■ **Task item A**:
Answer these from the passage on Australian business investment, one line each:
(i) What peak share of GDP did mining investment reach?
(ii) In which year did the last mining investment boom end?
(iii) What share of GDP is private business investment now?
■ **Task item B**: List every percentage figure that appears in the passage on Australian business investment.

■ **Given passage**:
______________________________
In many developed countries, private business investment is declining as a share of the economy, in place of a rising services sector which is less investment intensive. In Australia, business investment often goes through cycles because of the dominance of the mining sector (at its peak mining investment reached 11% of GDP). After the last mining investment boom (which ended in 2012 after business investment was 19% of GDP), investment has been on a gradual decline and is now 9.4% of GDP (see chart). While there may be ups and downs in the cycle from the mining investment contribution and the usual wear and tear associated with depreciation, private business investment is likely to decline further as a share of GDP because of the changing nature of business investment. The typically large scale buildings and structures, machinery and equipment type of investment is being replaced with less ‘heavy’ types of investment, like intellectual property with the rising importance of the tech sector in all industries. A less capital intensive economy could weigh on long run productivity growth, although the impact is probably marginal as intellectual property investment should still boost productivity growth.
______________________________
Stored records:
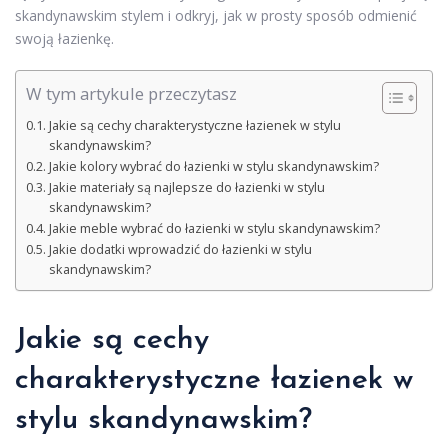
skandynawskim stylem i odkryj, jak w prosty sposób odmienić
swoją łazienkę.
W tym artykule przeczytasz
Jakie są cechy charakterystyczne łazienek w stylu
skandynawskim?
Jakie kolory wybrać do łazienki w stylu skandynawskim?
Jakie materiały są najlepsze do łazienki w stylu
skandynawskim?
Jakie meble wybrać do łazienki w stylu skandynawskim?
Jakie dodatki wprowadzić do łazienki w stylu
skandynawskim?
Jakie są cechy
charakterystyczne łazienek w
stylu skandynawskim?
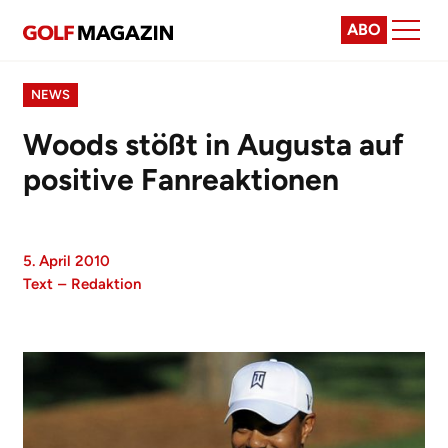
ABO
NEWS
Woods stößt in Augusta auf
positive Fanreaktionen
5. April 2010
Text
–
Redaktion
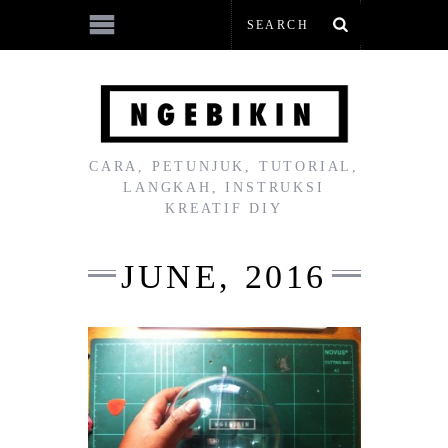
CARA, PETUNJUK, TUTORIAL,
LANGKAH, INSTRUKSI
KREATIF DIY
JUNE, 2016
______________________________
■ **Reply A**:
(i) 11%
(ii) 2012
(iii) 9.4%

■ **Reply B**: 11%, 19%, 9.4%